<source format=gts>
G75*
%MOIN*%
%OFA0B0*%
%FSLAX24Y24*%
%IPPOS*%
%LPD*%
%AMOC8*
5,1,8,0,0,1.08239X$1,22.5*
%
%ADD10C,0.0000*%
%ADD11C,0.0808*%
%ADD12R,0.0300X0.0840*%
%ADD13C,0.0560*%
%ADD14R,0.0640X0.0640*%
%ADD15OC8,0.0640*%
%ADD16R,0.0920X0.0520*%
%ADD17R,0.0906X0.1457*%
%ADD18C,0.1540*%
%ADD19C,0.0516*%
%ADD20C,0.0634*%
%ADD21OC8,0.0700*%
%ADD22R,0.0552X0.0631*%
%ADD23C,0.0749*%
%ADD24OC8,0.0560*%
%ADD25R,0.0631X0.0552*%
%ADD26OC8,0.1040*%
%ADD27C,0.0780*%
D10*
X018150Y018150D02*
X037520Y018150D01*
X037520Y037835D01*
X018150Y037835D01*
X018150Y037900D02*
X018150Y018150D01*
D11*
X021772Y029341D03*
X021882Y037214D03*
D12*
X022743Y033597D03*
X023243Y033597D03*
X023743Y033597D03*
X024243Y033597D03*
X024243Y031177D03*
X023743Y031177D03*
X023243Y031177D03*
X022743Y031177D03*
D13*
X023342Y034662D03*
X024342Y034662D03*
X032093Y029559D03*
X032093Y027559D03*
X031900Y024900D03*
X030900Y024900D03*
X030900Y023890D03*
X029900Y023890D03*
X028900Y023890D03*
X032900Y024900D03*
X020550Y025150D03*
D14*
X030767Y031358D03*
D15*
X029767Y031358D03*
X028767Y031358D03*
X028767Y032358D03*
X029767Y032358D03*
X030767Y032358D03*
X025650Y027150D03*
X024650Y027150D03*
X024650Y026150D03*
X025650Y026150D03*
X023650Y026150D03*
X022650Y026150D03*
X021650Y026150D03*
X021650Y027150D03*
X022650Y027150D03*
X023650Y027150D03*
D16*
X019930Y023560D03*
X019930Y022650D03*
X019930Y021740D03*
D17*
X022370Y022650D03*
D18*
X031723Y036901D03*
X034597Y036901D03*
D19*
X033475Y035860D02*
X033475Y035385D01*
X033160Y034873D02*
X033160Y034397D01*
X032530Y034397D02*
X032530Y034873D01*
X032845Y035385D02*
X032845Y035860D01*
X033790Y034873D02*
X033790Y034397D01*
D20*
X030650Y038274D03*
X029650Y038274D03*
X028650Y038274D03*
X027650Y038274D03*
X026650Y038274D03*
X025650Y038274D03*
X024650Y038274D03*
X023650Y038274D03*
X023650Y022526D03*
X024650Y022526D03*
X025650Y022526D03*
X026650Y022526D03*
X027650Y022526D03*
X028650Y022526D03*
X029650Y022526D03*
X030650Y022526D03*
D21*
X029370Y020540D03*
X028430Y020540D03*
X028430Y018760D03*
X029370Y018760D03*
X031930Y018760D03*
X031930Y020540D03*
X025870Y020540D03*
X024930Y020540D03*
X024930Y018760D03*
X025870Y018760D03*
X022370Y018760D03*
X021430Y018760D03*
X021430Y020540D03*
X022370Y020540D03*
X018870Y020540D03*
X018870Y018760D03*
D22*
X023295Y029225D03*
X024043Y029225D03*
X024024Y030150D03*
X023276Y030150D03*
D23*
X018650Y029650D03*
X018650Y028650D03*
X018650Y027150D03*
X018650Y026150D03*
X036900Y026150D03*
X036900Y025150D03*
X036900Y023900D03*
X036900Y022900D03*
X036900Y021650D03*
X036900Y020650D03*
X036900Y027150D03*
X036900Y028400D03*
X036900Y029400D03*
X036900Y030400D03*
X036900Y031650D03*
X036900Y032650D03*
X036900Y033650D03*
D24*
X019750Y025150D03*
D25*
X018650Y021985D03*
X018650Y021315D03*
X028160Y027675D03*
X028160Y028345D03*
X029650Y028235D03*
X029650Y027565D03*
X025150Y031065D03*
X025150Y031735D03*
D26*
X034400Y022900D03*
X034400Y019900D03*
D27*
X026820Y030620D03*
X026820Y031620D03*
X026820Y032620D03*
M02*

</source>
◇ ◇ ◇
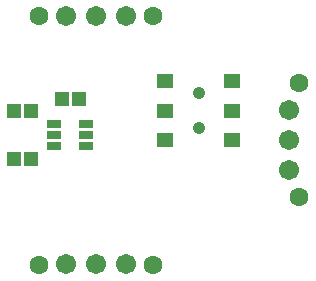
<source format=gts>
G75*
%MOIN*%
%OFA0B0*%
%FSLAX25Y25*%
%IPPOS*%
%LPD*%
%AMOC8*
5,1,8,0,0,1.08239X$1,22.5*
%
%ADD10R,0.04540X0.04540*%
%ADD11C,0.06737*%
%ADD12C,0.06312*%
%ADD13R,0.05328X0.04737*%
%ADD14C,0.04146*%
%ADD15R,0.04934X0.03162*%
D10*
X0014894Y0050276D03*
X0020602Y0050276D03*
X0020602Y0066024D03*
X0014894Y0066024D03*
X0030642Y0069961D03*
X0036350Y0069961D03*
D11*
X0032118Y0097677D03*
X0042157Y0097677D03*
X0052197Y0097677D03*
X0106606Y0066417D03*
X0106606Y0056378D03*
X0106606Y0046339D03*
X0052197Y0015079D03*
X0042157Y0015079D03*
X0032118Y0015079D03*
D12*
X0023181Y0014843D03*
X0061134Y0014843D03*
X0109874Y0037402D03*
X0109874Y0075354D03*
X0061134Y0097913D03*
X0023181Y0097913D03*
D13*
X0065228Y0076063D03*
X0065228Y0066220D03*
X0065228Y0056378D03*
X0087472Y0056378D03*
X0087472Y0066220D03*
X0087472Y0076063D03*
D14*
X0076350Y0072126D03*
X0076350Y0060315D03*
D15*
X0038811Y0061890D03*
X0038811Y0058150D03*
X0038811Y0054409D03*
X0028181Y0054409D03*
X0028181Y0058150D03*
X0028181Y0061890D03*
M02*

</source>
◇ ◇ ◇
→ **TO-DO ITEM**:
Would you please copy exactly the part of the entries above that begins at the line containing "X024342Y034662D03*" and ends at the line containing "X028430Y018760D03*", both lines included?

→ **YOUR RESPONSE**:
X024342Y034662D03*
X032093Y029559D03*
X032093Y027559D03*
X031900Y024900D03*
X030900Y024900D03*
X030900Y023890D03*
X029900Y023890D03*
X028900Y023890D03*
X032900Y024900D03*
X020550Y025150D03*
D14*
X030767Y031358D03*
D15*
X029767Y031358D03*
X028767Y031358D03*
X028767Y032358D03*
X029767Y032358D03*
X030767Y032358D03*
X025650Y027150D03*
X024650Y027150D03*
X024650Y026150D03*
X025650Y026150D03*
X023650Y026150D03*
X022650Y026150D03*
X021650Y026150D03*
X021650Y027150D03*
X022650Y027150D03*
X023650Y027150D03*
D16*
X019930Y023560D03*
X019930Y022650D03*
X019930Y021740D03*
D17*
X022370Y022650D03*
D18*
X031723Y036901D03*
X034597Y036901D03*
D19*
X033475Y035860D02*
X033475Y035385D01*
X033160Y034873D02*
X033160Y034397D01*
X032530Y034397D02*
X032530Y034873D01*
X032845Y035385D02*
X032845Y035860D01*
X033790Y034873D02*
X033790Y034397D01*
D20*
X030650Y038274D03*
X029650Y038274D03*
X028650Y038274D03*
X027650Y038274D03*
X026650Y038274D03*
X025650Y038274D03*
X024650Y038274D03*
X023650Y038274D03*
X023650Y022526D03*
X024650Y022526D03*
X025650Y022526D03*
X026650Y022526D03*
X027650Y022526D03*
X028650Y022526D03*
X029650Y022526D03*
X030650Y022526D03*
D21*
X029370Y020540D03*
X028430Y020540D03*
X028430Y018760D03*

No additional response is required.